PROBLEM DESCRIPTION: Copy the text of every row below word for word, and leave the pictures out of your copy.

MATERIAL TO PROCESS:

--

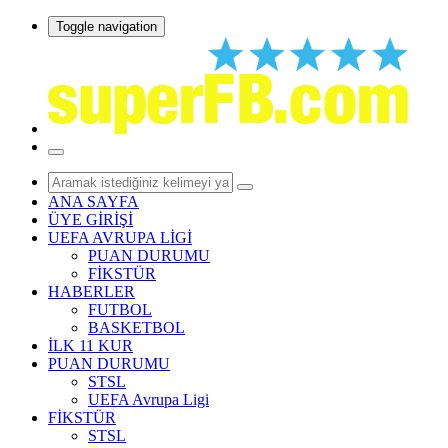
Toggle navigation
ANA SAYFA
ÜYE GİRİŞİ
UEFA AVRUPA LİGİ
PUAN DURUMU
FİKSTÜR
HABERLER
FUTBOL
BASKETBOL
İLK 11 KUR
PUAN DURUMU
STSL
UEFA Avrupa Ligi
FİKSTÜR
STSL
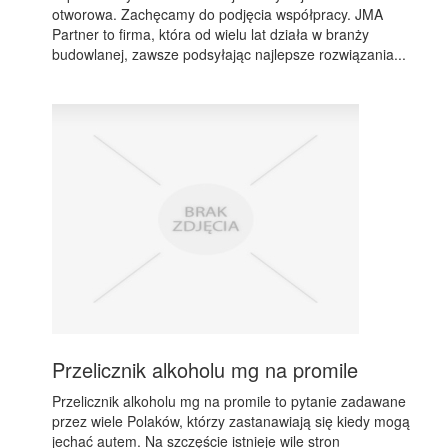
otworowa. Zachęcamy do podjęcia współpracy. JMA
Partner to firma, która od wielu lat działa w branży
budowlanej, zawsze podsyłając najlepsze rozwiązania...
Przelicznik alkoholu mg na promile
Przelicznik alkoholu mg na promile to pytanie zadawane
przez wiele Polaków, którzy zastanawiają się kiedy mogą
jechać autem. Na szczęście istnieje wile stron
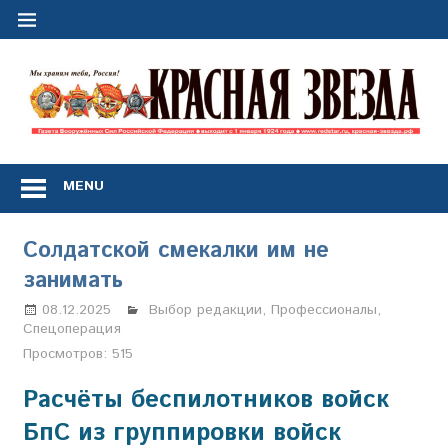
Перейти
к
содержимому
"
з
Газета
Вооружённых
MENU
Сил
Российской
Федерации
Солдатской смекалки им не
*
занимать
выходит
с
08.12.2025
Настя Свиридова
Выбор редакции
,
Профессионалы
,
1
Спецоперация
января
Просмотров:
515
1924
года
Расчёты беспилотников войск
БпС из группировки войск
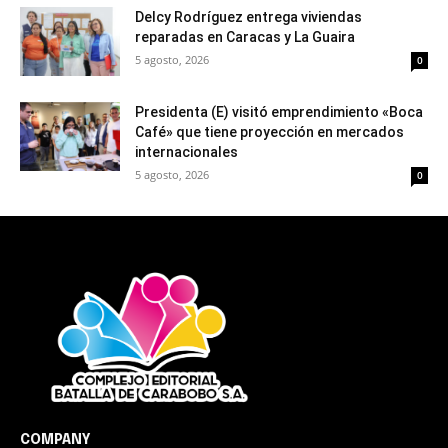
Delcy Rodríguez entrega viviendas
reparadas en Caracas y La Guaira
5 agosto, 2026
0
Presidenta (E) visitó emprendimiento «Boca
Café» que tiene proyección en mercados
internacionales
5 agosto, 2026
0
COMPANY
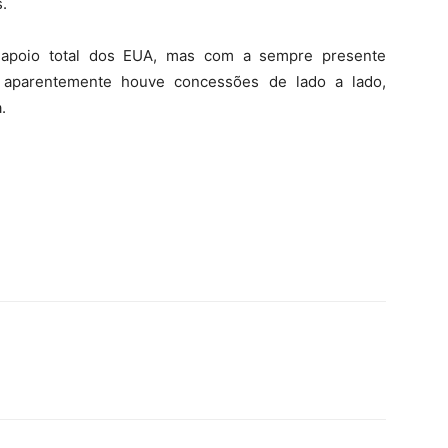
.
apoio total dos EUA, mas com a sempre presente
, aparentemente houve concessões de lado a lado,
.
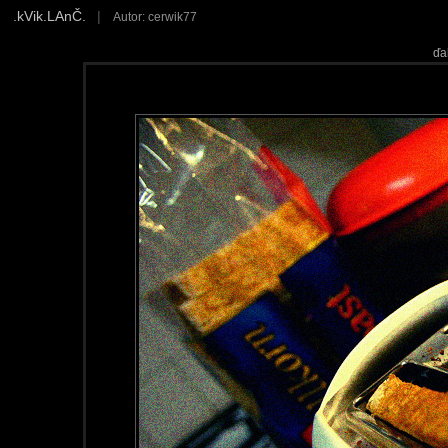
.kVik.LAnČ.
|
Autor: cerwik77
ďa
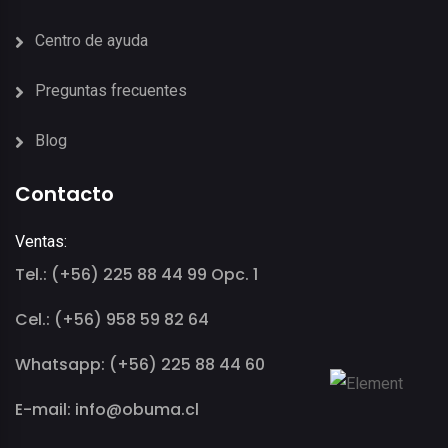
Centro de ayuda
Preguntas frecuentes
Blog
Contacto
Ventas:
Tel.: (+56) 225 88 44 99 Opc. 1
Cel.: (+56) 958 59 82 64
Whatsapp: (+56) 225 88 44 60
E-mail: info@obuma.cl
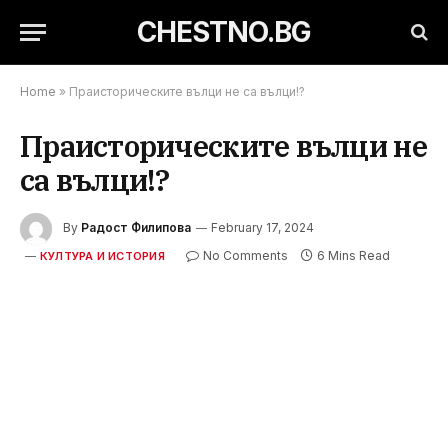
CHESTNO.BG
Home
»
Праисторическите вълци не са вълци!?
Праисторическите вълци не
са вълци!?
By
Радост Филипова
February 17, 2024
No Comments
6 Mins Read
КУЛТУРА И ИСТОРИЯ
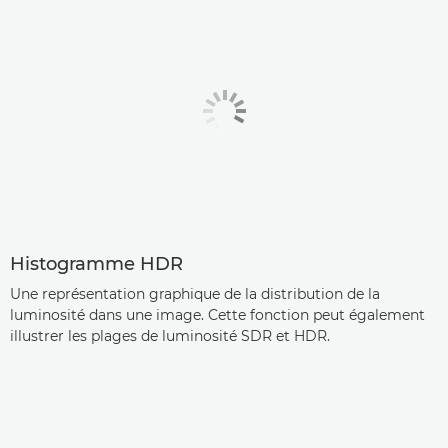
Histogramme HDR
Une représentation graphique de la distribution de la
luminosité dans une image. Cette fonction peut également
illustrer les plages de luminosité SDR et HDR.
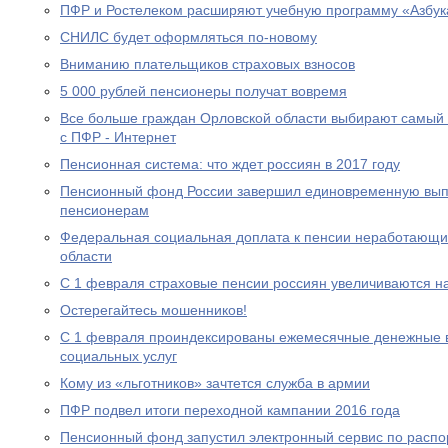
ПФР и Ростелеком расширяют учебную программу «Азбук
СНИЛС будет оформляться по-новому
Вниманию плательщиков страховых взносов
5 000 рублей пенсионеры получат вовремя
Все больше граждан Орловской области выбирают самый
с ПФР - Интернет
Пенсионная система: что ждет россиян в 2017 году
Пенсионный фонд России завершил единовременную выпл
пенсионерам
Федеральная социальная доплата к пенсии неработающи
области
С 1 февраля страховые пенсии россиян увеличиваются н
Остерегайтесь мошенников!
С 1 февраля проиндексированы ежемесячные денежные в
социальных услуг
Кому из «льготников» зачтется служба в армии
ПФР подвел итоги переходной кампании 2016 года
Пенсионный фонд запустил электронный сервис по расп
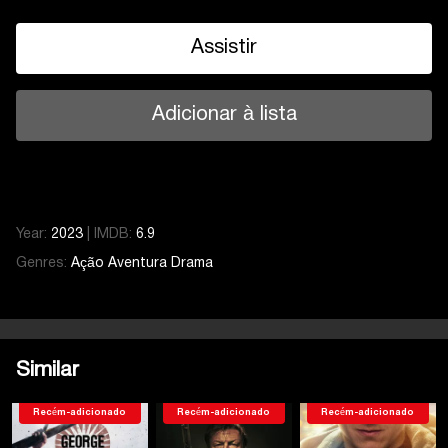
Assistir
Adicionar à lista
Year:
2023
|
IMDB:
6.9
Genres:
Ação
Aventura
Drama
Similar
Recém-adicionado
Recém-adicionado
Recém-adicionado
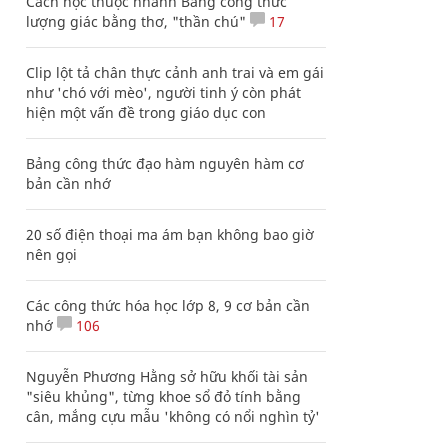
Cách học thuộc nhanh Bảng công thức
lượng giác bằng thơ, "thần chú"
17
Clip lột tả chân thực cảnh anh trai và em gái
như 'chó với mèo', người tinh ý còn phát
hiện một vấn đề trong giáo dục con
Bảng công thức đạo hàm nguyên hàm cơ
bản cần nhớ
20 số điện thoại ma ám bạn không bao giờ
nên gọi
Các công thức hóa học lớp 8, 9 cơ bản cần
nhớ
106
Nguyễn Phương Hằng sở hữu khối tài sản
"siêu khủng", từng khoe sổ đỏ tính bằng
cân, mắng cựu mẫu 'không có nổi nghìn tỷ'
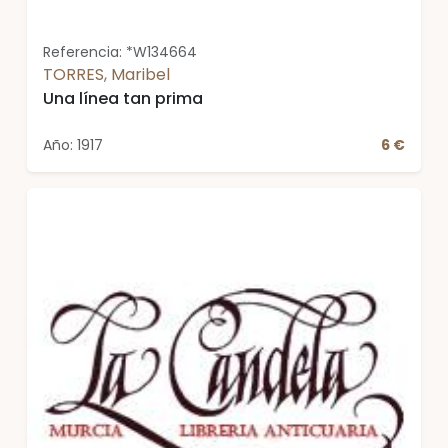
Referencia: *W134664
TORRES, Maribel
Una línea tan prima
Año: 1917
6 €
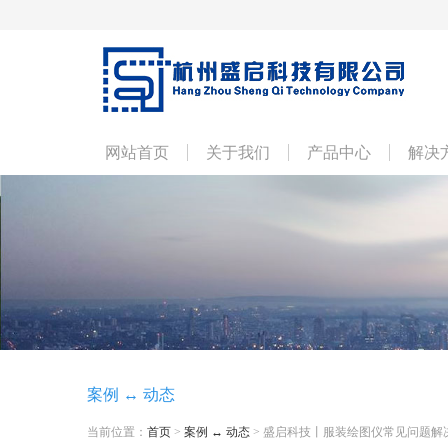
网站首页
关于我们
产品中心
解决
案例 ↔ 动态
当前位置：
首页
>
案例 ↔ 动态
> 盛启科技丨服装绘图仪常见问题解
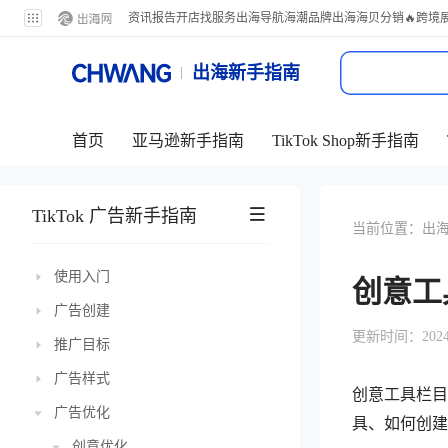
资讯
报告
开店
找服务
出海导航
海潮品牌出海
海贝分销
🔥跨境
出海新手指南
首页
亚马逊新手指南
TikTok Shop新手指南
TikTok 广告新手指南
当前位置：
出
使用入门
创意工
广告创建
更新时间：2024-11
推广目标
广告样式
创意工具栏目
广告优化
具、如何创建
创意优化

--

THE ANSWER:
Toggle navigation
ANA SAYFA
ÜYE GİRİŞİ
UEFA AVRUPA LİGİ
PUAN DURUMU
FİKSTÜR
HABERLER
FUTBOL
BASKETBOL
İLK 11 KUR
PUAN DURUMU
STSL
UEFA Avrupa Ligi
FİKSTÜR
STSL
otworowa. Zachęcamy do podjęcia współpracy. JMA
Partner to firma, która od wielu lat działa w branży
budowlanej, zawsze podsyłając najlepsze rozwiązania...
Przelicznik alkoholu mg na promile
Przelicznik alkoholu mg na promile to pytanie zadawane
przez wiele Polaków, którzy zastanawiają się kiedy mogą
jechać autem. Na szczęście istnieje wile stron
Перейти
к
содержимому
"
з
Газета
Вооружённых
MENU
Сил
Российской
Федерации
Солдатской смекалки им не
*
занимать
выходит
с
08.12.2025
Настя Свиридова
Выбор редакции
,
Профессионалы
,
1
Спецоперация
января
Просмотров:
515
1924
года
Расчёты беспилотников войск
БпС из группировки войск
Delcy Rodríguez entrega viviendas
reparadas en Caracas y La Guaira
5 agosto, 2026
0
Presidenta (E) visitó emprendimiento «Boca
Café» que tiene proyección en mercados
internacionales
5 agosto, 2026
0
COMPANY
.
apoio total dos EUA, mas com a sempre presente
, aparentemente houve concessões de lado a lado,
.
.kVik.LAnČ.
|
Autor: cerwik77
ďa
Centro de ayuda
Preguntas frecuentes
Blog
Contacto
Ventas:
Tel.: (+56) 225 88 44 99 Opc. 1
Cel.: (+56) 958 59 82 64
Whatsapp: (+56) 225 88 44 60
E-mail: info@obuma.cl
CHESTNO.BG
Home
»
Праисторическите вълци не са вълци!?
Праисторическите вълци не
са вълци!?
By
Радост Филипова
February 17, 2024
No Comments
6 Mins Read
КУЛТУРА И ИСТОРИЯ
Histogramme HDR
Une représentation graphique de la distribution de la
luminosité dans une image. Cette fonction peut également
illustrer les plages de luminosité SDR et HDR.
ПФР и Ростелеком расширяют учебную программу «Азбук
СНИЛС будет оформляться по-новому
Вниманию плательщиков страховых взносов
5 000 рублей пенсионеры получат вовремя
Все больше граждан Орловской области выбирают самый
с ПФР - Интернет
Пенсионная система: что ждет россиян в 2017 году
Пенсионный фонд России завершил единовременную выпл
пенсионерам
Федеральная социальная доплата к пенсии неработающи
области
С 1 февраля страховые пенсии россиян увеличиваются н
Остерегайтесь мошенников!
С 1 февраля проиндексированы ежемесячные денежные в
социальных услуг
Кому из «льготников» зачтется служба в армии
ПФР подвел итоги переходной кампании 2016 года
Пенсионный фонд запустил электронный сервис по расп
Assistir
Adicionar à lista
Year:
2023
|
IMDB:
6.9
Genres:
Ação
Aventura
Drama
Similar
Recém-adicionado
Recém-adicionado
Recém-adicionado
Cách học thuộc nhanh Bảng công thức
lượng giác bằng thơ, "thần chú"
17
Clip lột tả chân thực cảnh anh trai và em gái
như 'chó với mèo', người tinh ý còn phát
hiện một vấn đề trong giáo dục con
Bảng công thức đạo hàm nguyên hàm cơ
bản cần nhớ
20 số điện thoại ma ám bạn không bao giờ
nên gọi
Các công thức hóa học lớp 8, 9 cơ bản cần
nhớ
106
Nguyễn Phương Hằng sở hữu khối tài sản
"siêu khủng", từng khoe sổ đỏ tính bằng
cân, mắng cựu mẫu 'không có nổi nghìn tỷ'
Referencia: *W134664
TORRES, Maribel
Una línea tan prima
Año: 1917
6 €
网站首页
关于我们
产品中心
解决
案例 ↔ 动态
当前位置：
首页
>
案例 ↔ 动态
> 盛启科技丨服装绘图仪常见问题解
资讯
报告
开店
找服务
出海导航
海潮品牌出海
海贝分销
🔥跨境
出海新手指南
首页
亚马逊新手指南
TikTok Shop新手指南
TikTok 广告新手指南
当前位置：
出
使用入门
创意工
广告创建
更新时间：2024-11
推广目标
广告样式
创意工具栏目
广告优化
具、如何创建
创意优化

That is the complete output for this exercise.